Pus-me a observar outros acontecimentos ao meu redor. O silêncio da noite estava tão profundo mórbido que podia escutar os sons do meu próprio corpo. Não mais se ouvia a cantoria dos grilos. A coruja já não emitia seu corrugar. Mas, do meu canto, podia divisar seus olhos grandes e aterradores a me vigiar. O capim que farfalhava ao sabor do vento estava estacado. As folhas não mais me proporcionavam o panorama de ondas lacustres que se movem em todas as direções.
Percebi-me parte daquele mundo; e prisioneiro dele.

Após seu longo ausentar-se meu anfitrião ressurgiu no meio da vegetação. Numa das mãos trazia um recipiente semelhante a uma cesta de piquenique, e na outra, um braseiro de onde luziam pedras de carvão incandescentes.
Veio ter comigo.

- Espero que aprecie chá à moda dos sertanejos?
- Nunca imaginei que os sertanejos apreciassem chá, senhor Oinotna...
- Eu também não... Contudo, reproduzirei seus costumes no trato do café para preparar nosso chá.
- Seria então... um chá-fé? – indaguei, com um sorriso pálido.

Sei que o Lobo sorriu da minha tirada hilária. Mas seus olhos amendoados não me permitiram descortinar cumplicidade e, o desalinho da farta barba donde os cabelos grisalhos eram os mais visíveis, não me permitiam colher nenhum traço de riso.
Compenetrado em produzir o chá; deu início ao cozimento como se fosse um ritual secreto. Depositou a chaleira de bico chato no solo; balbuciou palavras em língua desconhecida. Encheu o recipiente com três quartos de água, duas porções de raspa de resina, sete pitadas de ervas, e quatro pedregulhos aquecidos no carvão incandescente. Ficou silêncio; como se meditasse. Pouco depois; ergueu os braços em forma de arco, desenhou um crucifixo no ar, e emitiu um som que mais parecia um grunhido.

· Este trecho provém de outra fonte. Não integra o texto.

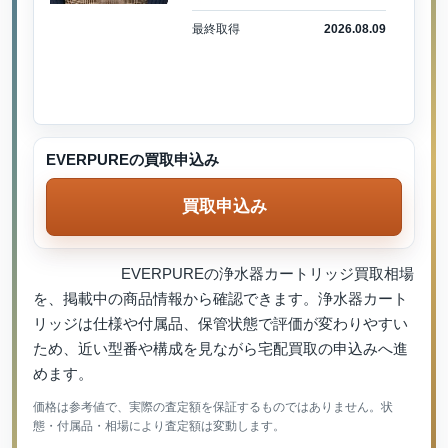
最終取得
2026.08.09
EVERPUREの買取申込み
買取申込み
EVERPUREの浄水器カートリッジ買取相場
を、掲載中の商品情報から確認できます。浄水器カート
リッジは仕様や付属品、保管状態で評価が変わりやすい
ため、近い型番や構成を見ながら宅配買取の申込みへ進
めます。
価格は参考値で、実際の査定額を保証するものではありません。状
態・付属品・相場により査定額は変動します。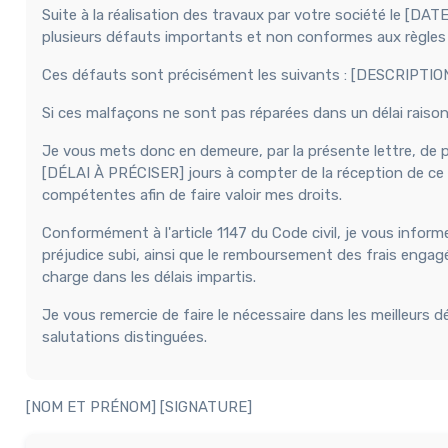
Suite à la réalisation des travaux par votre société le [DAT
plusieurs défauts importants et non conformes aux règles d
Ces défauts sont précisément les suivants : [DESCRIPT
Si ces malfaçons ne sont pas réparées dans un délai raisonna
Je vous mets donc en demeure, par la présente lettre, de 
[DÉLAI À PRÉCISER] jours à compter de la réception de ce cou
compétentes afin de faire valoir mes droits.
Conformément à l'article 1147 du Code civil, je vous infor
préjudice subi, ainsi que le remboursement des frais engagé
charge dans les délais impartis.
Je vous remercie de faire le nécessaire dans les meilleurs d
salutations distinguées.
[NOM ET PRÉNOM] [SIGNATURE]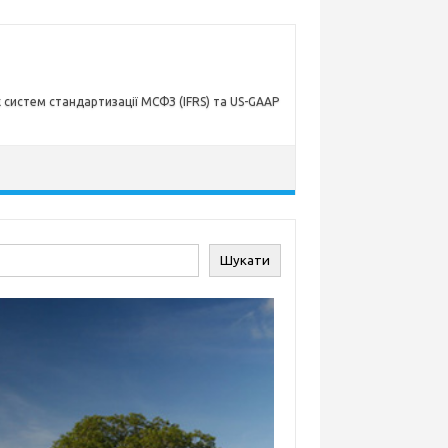
х систем стандартизації МСФЗ (IFRS) та US-GAAP
ук
Шукати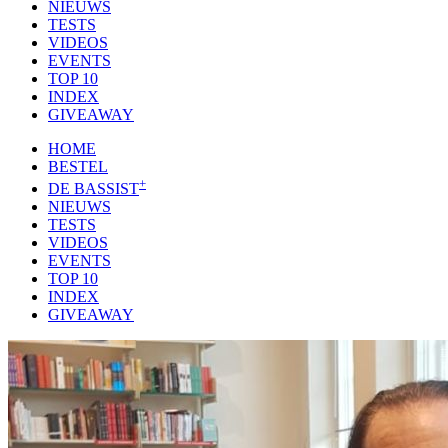
NIEUWS
TESTS
VIDEOS
EVENTS
TOP 10
INDEX
GIVEAWAY
HOME
BESTEL
+
DE BASSIST
NIEUWS
TESTS
VIDEOS
EVENTS
TOP 10
INDEX
GIVEAWAY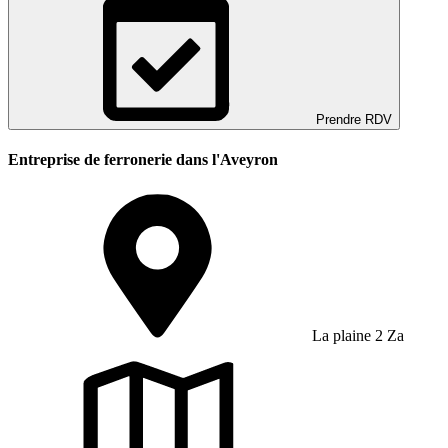
Prendre RDV
Entreprise de ferronerie dans l'Aveyron
La plaine 2 Za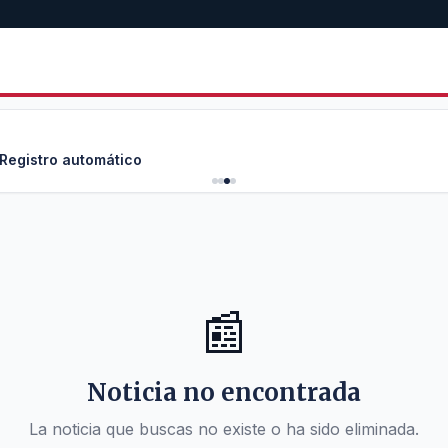
 Registro automático
📰
Noticia no encontrada
La noticia que buscas no existe o ha sido eliminada.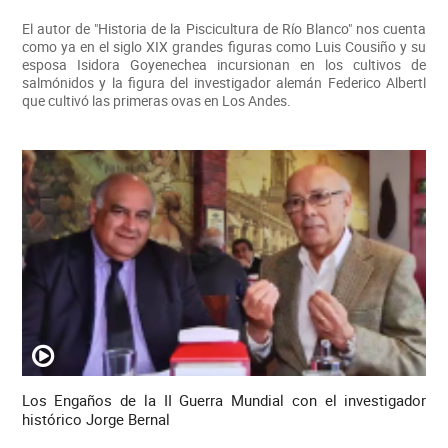
El autor de "Historia de la Piscicultura de Río Blanco" nos cuenta
como ya en el siglo XIX grandes figuras como Luis Cousiño y su
esposa Isidora Goyenechea incursionan en los cultivos de
salmónidos y la figura del investigador alemán Federico Albertl
que cultivó las primeras ovas en Los Andes.
Los Engaños de la II Guerra Mundial con el investigador
histórico Jorge Bernal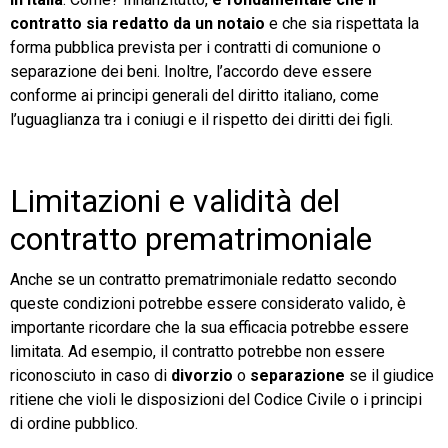
contratto sia redatto da un notaio
e che sia rispettata la
forma pubblica prevista per i contratti di comunione o
separazione dei beni. Inoltre, l’accordo deve essere
conforme ai principi generali del diritto italiano, come
l’uguaglianza tra i coniugi e il rispetto dei diritti dei figli.
Limitazioni e validità del
contratto prematrimoniale
Anche se un contratto prematrimoniale redatto secondo
queste condizioni potrebbe essere considerato valido, è
importante ricordare che la sua efficacia potrebbe essere
limitata. Ad esempio, il contratto potrebbe non essere
riconosciuto in caso di
divorzio
o
separazione
se il giudice
ritiene che violi le disposizioni del Codice Civile o i principi
di ordine pubblico.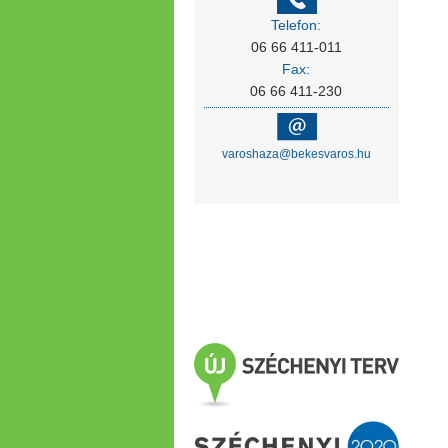
Telefon:
06 66 411-011
Fax:
06 66 411-230
varoshaza@bekesvaros.hu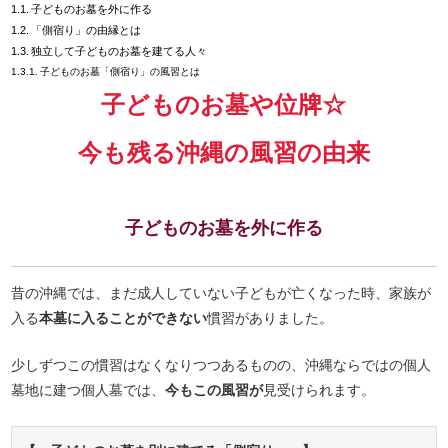
子どものお墓を外に作る
「側宿り」の由縁とは
独立して子どものお墓を建てる人々
子どものお墓「側宿り」の風習とは
子どものお墓や位牌☆
今も残る沖縄の風習の由来
子どものお墓を外に作る
昔の沖縄では、まだ成人していない子どもが亡くなった時、家族が
入る
本墓に入ることができない
慣習がありました。
少しずつこの慣習はなくなりつつあるものの、沖縄ならではの個人
墓地に建つ個人墓では、
今もこの風習が
見受けられます。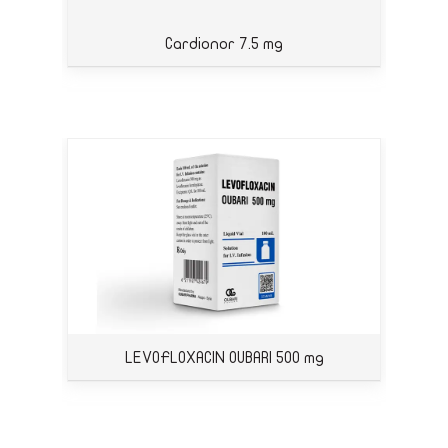
Cardionor 7.5 mg
LEVOFLOXACIN OUBARI 500 mg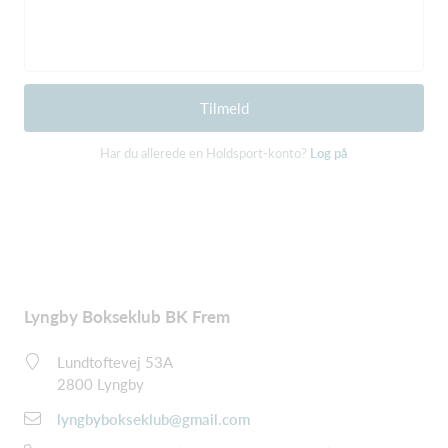
Tilmeld
Har du allerede en Holdsport-konto?
Log på
Lyngby Bokseklub BK Frem
Lundtoftevej 53A
2800 Lyngby
lyngbybokseklub@gmail.com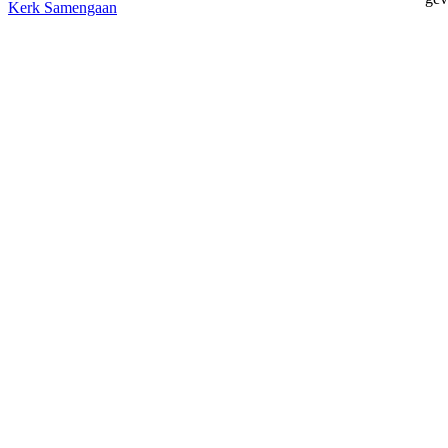
Kerk
Samengaan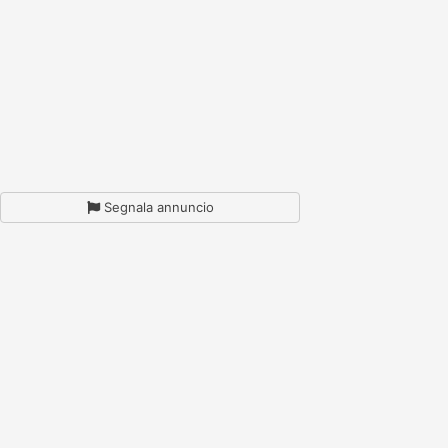
Segnala annuncio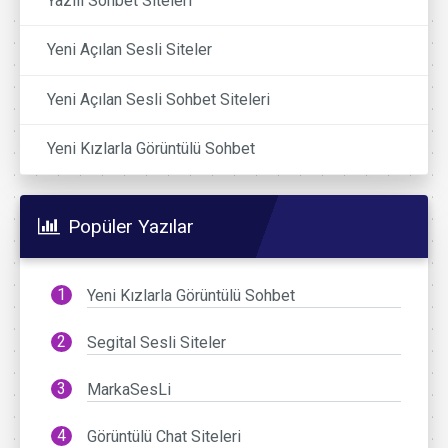
Yazılı Sohbet Siteleri
Yeni Açılan Sesli Siteler
Yeni Açılan Sesli Sohbet Siteleri
Yeni Kızlarla Görüntülü Sohbet
Popüler Yazılar
Yeni Kızlarla Görüntülü Sohbet
Segital Sesli Siteler
MarkaSesLi
Görüntülü Chat Siteleri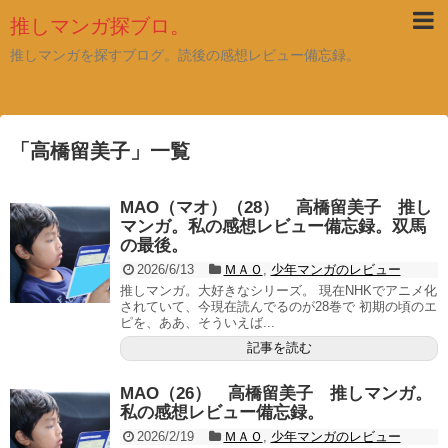
推しマンガ探ブロ。
推しマンガを探すブログ。読後の感想レビュー備忘録。
「
高橋留美子
」
一覧
MAO（マオ）（28） 高橋留美子 推し
マンガ。私の感想レビュー備忘録。双馬
の最後。
2026/6/13
ＭＡＯ
,
少年マンガのレビュー
推しマンガ。大好きなシリーズ。 現在NHKでアニメ化
されていて、今現在読んでるのが28巻で 初期の頃のエ
ピを、ああ、そういえば...
記事を読む
MAO（26） 高橋留美子 推しマンガ。
私の感想レビュー備忘録。
2026/2/19
ＭＡＯ
,
少年マンガのレビュー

Adverti-me de que aquela cena era cômica, e a mistura; por demais exótica. Certamente aquela bebida haveria de me proporcionar sensações alucinantes. Era um bom motivo para apreciá-la moderadamente.

Procurei conversa para não me deixar seduzir pelo aroma que o chá exalava.
- Senhor Oinotna... É verdade que o peixe pirá-brasília ainda pode ser encontrado nesta região?
- Seja paciente meu rapaz... A noite é longa, e cabeça trabalha melhor quando o estômago não reclama por alimento. – disse-me ele, com brandura.

Concordei que sim. Ele ofereceu uma caneca de chá fumegante.
- Quantos anos o jovem amigo, têm?
- Trinta e cinco.
- É uma bela idade... Contudo, crítica.
- Crítica? Não percebo nada de crítico na minha idade! – retruquei, sem entender o motivo da sua colocação.
- Eu sei... Mas imaginemos que esta idade representa um ciclo da vida onde a razão supera a emoção.
- Bom... analisando por este ângulo... – assumi uma posição defensiva; para no momento seguinte estampar meu descontrole. - Posso afirmar que ainda me emociono!
- Eu sei... – ele não deixou se intimidar pela arrogância da minha resposta.

E partir de então, entre um gole e outro de chá, meu anfitrião passou a discorrer sobre a fábula. Em certos momentos me levou a sorrir, e em outros me levou a turvar os olhos de indignação.